[Extracted data entries]
↓↓↓

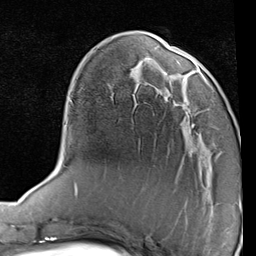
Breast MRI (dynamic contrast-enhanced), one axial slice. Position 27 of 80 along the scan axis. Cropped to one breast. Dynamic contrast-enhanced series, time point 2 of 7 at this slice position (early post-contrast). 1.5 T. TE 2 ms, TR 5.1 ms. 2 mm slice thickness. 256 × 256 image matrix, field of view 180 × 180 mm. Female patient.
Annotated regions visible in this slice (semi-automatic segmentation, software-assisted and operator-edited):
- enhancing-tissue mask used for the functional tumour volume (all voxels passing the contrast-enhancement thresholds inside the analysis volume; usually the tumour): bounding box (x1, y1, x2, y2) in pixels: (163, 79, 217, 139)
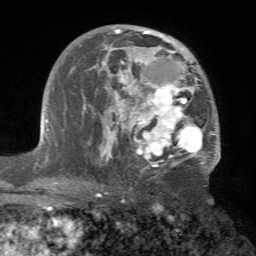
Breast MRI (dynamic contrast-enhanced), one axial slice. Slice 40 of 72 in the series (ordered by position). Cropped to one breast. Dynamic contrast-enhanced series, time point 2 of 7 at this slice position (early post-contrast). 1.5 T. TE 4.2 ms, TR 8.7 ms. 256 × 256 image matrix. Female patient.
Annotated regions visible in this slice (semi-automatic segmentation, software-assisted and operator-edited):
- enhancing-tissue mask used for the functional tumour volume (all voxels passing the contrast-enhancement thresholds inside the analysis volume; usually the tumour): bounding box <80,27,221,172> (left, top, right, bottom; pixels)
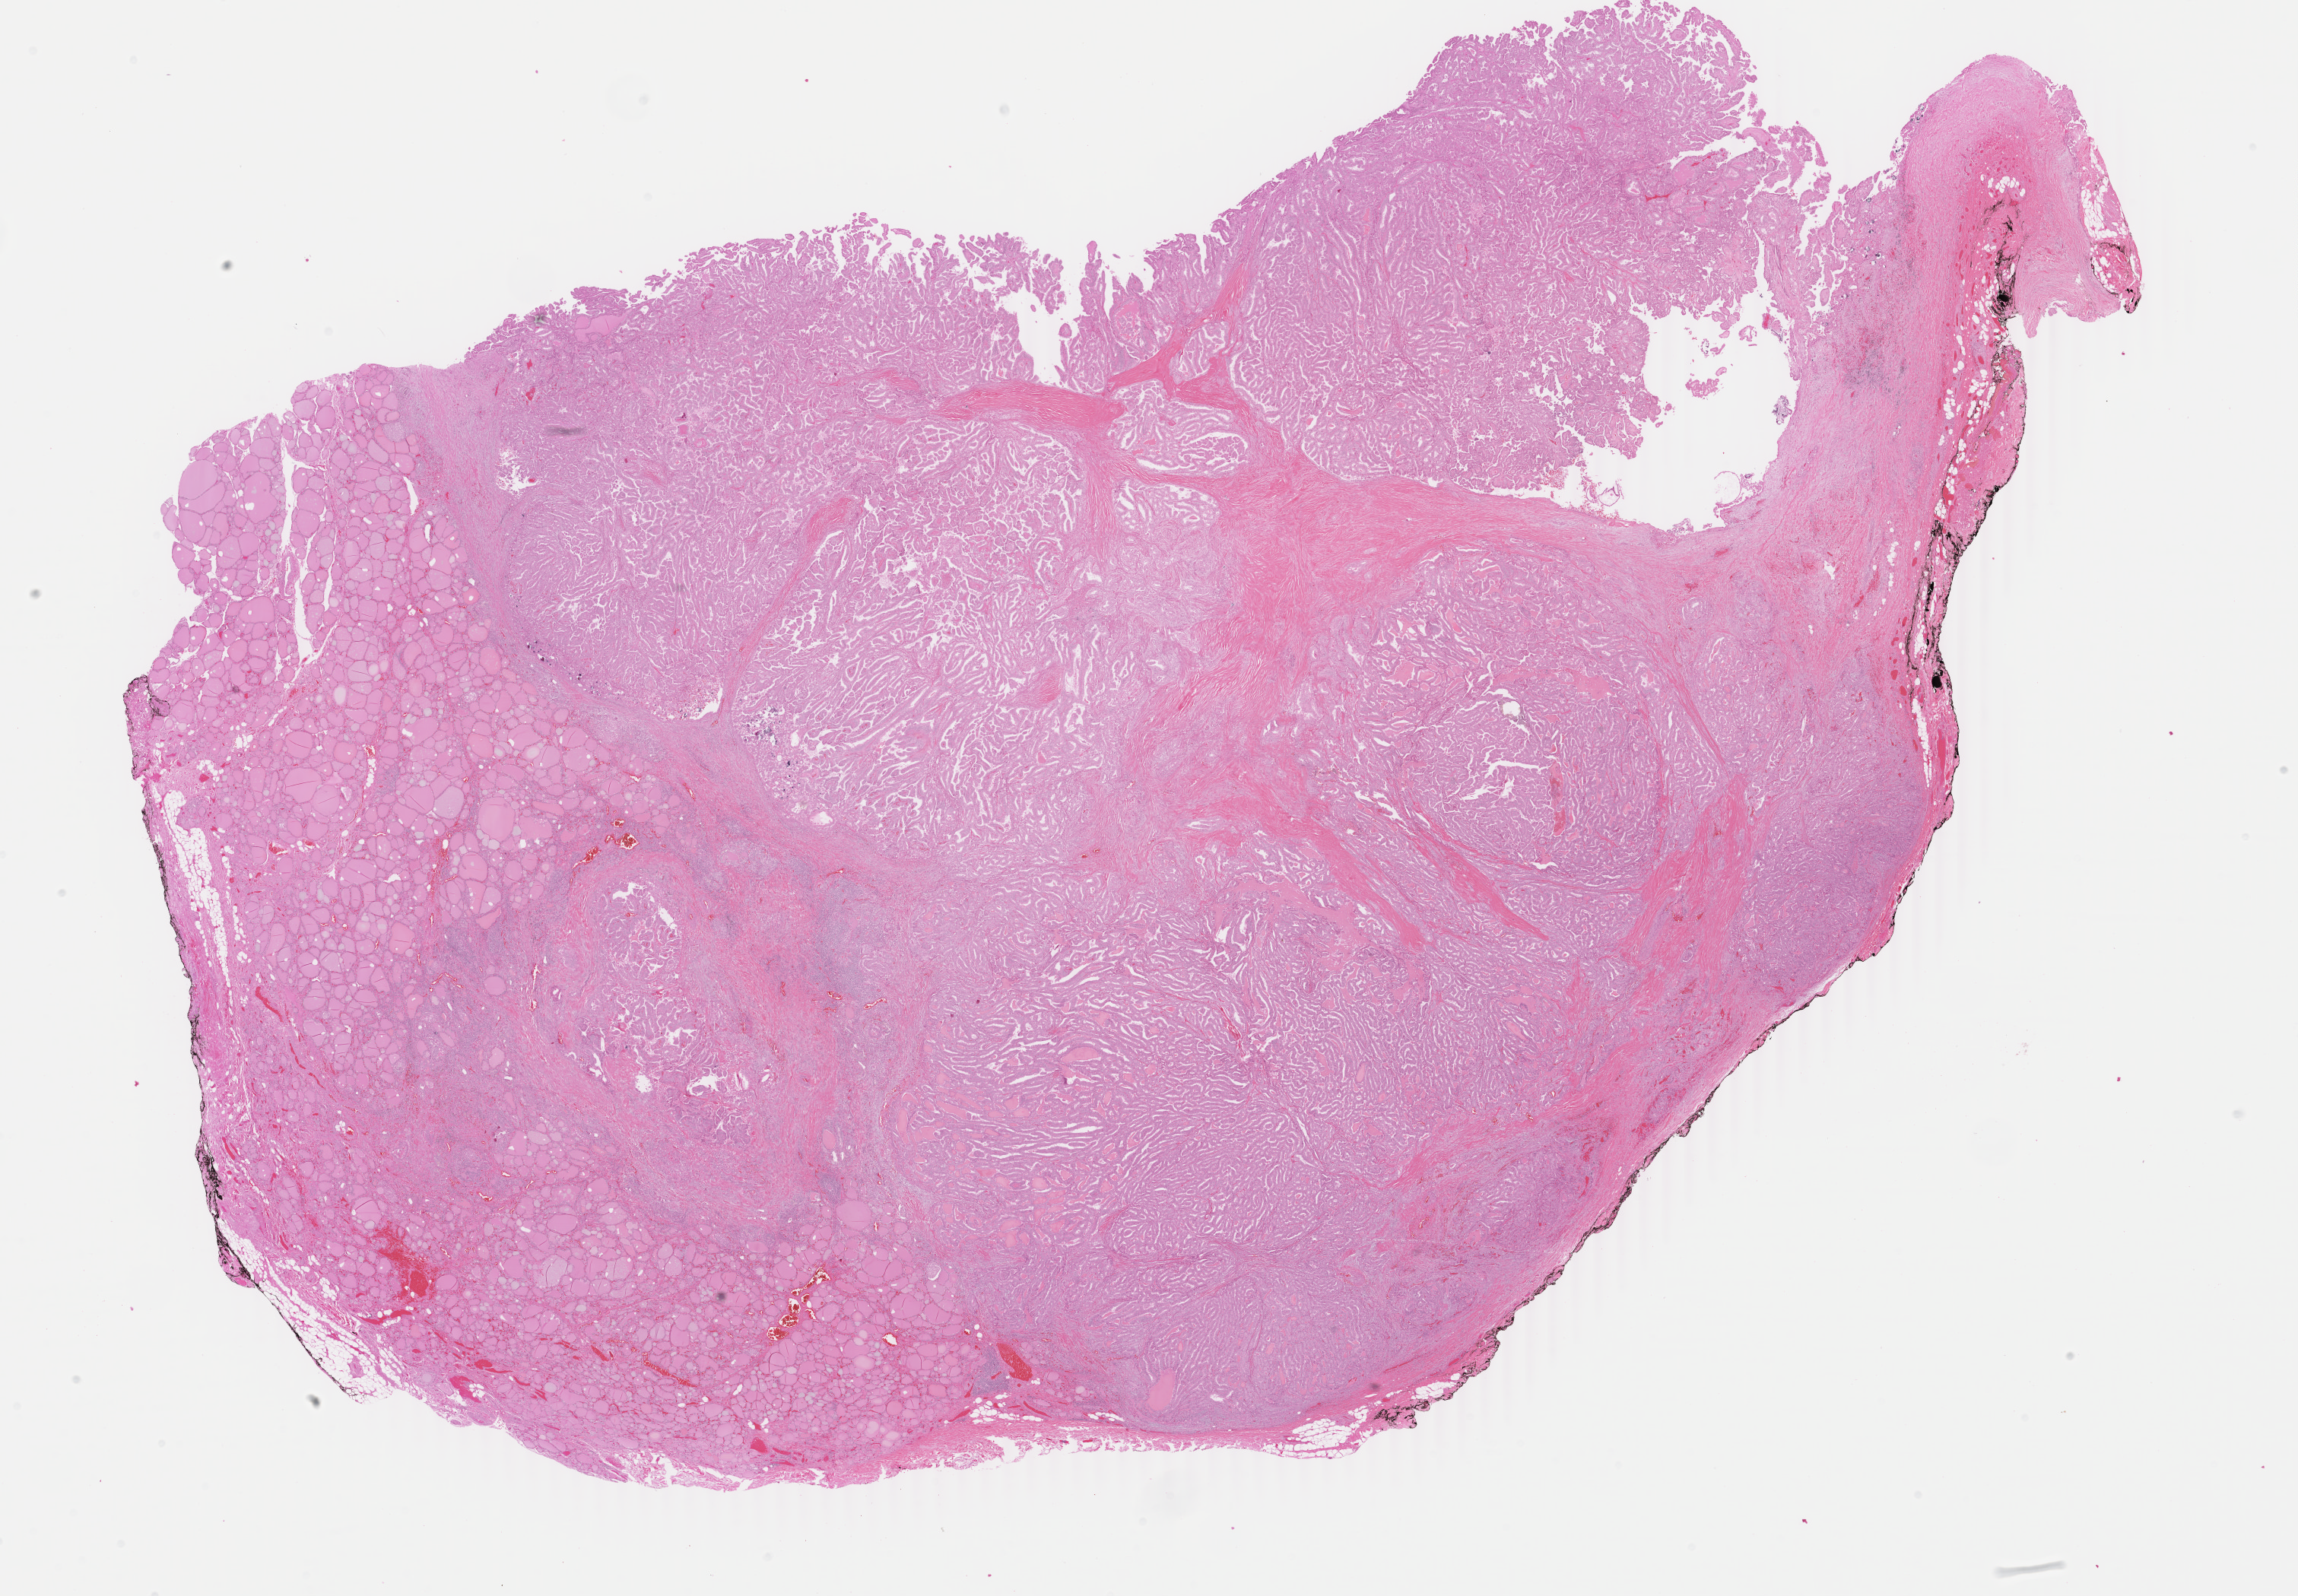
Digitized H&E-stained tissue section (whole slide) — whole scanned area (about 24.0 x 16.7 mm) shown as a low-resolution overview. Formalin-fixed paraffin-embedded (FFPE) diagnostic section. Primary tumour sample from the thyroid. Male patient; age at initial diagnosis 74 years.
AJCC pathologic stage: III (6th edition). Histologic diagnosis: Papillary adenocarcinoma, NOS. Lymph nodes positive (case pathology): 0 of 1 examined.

↑↑↑
↓↓↓

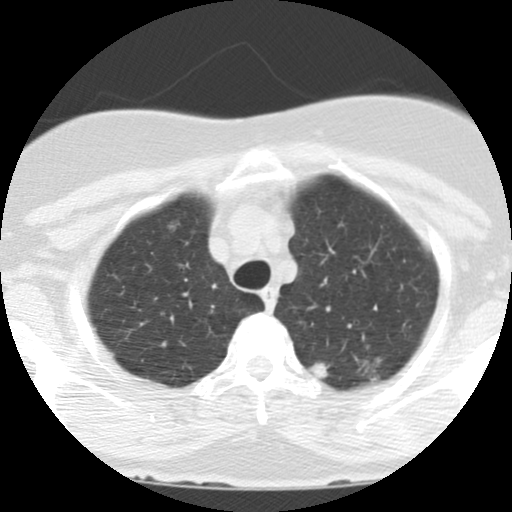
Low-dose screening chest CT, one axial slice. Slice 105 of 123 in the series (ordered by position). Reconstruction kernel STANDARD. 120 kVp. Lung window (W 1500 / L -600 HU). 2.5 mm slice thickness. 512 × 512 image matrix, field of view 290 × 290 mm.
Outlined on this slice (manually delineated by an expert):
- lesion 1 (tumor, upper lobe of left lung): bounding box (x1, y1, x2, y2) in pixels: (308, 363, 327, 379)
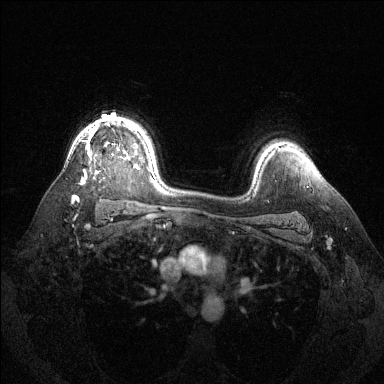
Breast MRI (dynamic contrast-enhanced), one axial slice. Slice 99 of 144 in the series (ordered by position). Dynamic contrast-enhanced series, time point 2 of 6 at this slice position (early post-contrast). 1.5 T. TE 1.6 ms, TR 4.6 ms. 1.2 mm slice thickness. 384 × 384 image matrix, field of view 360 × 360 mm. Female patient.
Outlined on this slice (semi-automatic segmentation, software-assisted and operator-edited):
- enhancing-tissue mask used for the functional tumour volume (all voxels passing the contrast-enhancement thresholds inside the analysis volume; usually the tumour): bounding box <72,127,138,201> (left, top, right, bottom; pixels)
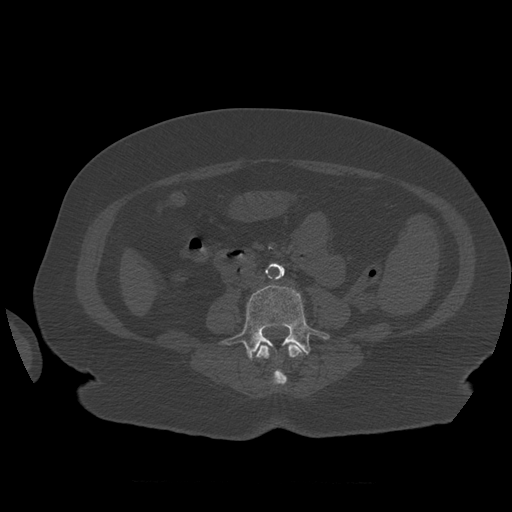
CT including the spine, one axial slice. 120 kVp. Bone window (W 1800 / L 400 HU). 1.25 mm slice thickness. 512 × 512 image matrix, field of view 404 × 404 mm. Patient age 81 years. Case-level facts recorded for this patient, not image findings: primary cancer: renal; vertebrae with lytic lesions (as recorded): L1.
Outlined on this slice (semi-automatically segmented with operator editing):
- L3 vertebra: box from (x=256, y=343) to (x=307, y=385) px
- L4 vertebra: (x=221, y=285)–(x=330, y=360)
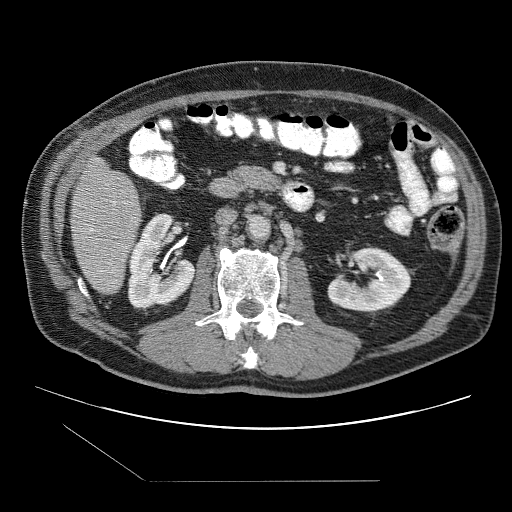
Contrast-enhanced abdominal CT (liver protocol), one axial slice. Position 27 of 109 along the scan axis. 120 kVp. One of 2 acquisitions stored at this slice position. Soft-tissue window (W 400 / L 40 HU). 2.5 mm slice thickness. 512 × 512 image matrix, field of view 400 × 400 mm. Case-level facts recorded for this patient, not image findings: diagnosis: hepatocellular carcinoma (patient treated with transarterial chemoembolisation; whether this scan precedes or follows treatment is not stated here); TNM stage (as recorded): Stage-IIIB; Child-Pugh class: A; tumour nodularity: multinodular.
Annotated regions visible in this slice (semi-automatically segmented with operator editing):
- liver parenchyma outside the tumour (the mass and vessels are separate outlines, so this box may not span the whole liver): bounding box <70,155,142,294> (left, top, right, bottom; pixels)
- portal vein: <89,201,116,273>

↑↑↑

*WHAT TO WORK ON:* What do the entries above read from the line containing "Outlined on this slice (manually" through the line containing "CT including the"? Output those lines exactly, both ends included, with the pictures left out.

*THE COMPLETED TASK:*
Outlined on this slice (manually delineated by an expert):
- lesion 1 (tumor, upper lobe of left lung): bounding box (x1, y1, x2, y2) in pixels: (308, 363, 327, 379)
Breast MRI (dynamic contrast-enhanced), one axial slice. Slice 99 of 144 in the series (ordered by position). Dynamic contrast-enhanced series, time point 2 of 6 at this slice position (early post-contrast). 1.5 T. TE 1.6 ms, TR 4.6 ms. 1.2 mm slice thickness. 384 × 384 image matrix, field of view 360 × 360 mm. Female patient.
Outlined on this slice (semi-automatic segmentation, software-assisted and operator-edited):
- enhancing-tissue mask used for the functional tumour volume (all voxels passing the contrast-enhancement thresholds inside the analysis volume; usually the tumour): bounding box <72,127,138,201> (left, top, right, bottom; pixels)
CT including the spine, one axial slice. 120 kVp. Bone window (W 1800 / L 400 HU). 1.25 mm slice thickness. 512 × 512 image matrix, field of view 404 × 404 mm. Patient age 81 years. Case-level facts recorded for this patient, not image findings: primary cancer: renal; vertebrae with lytic lesions (as recorded): L1.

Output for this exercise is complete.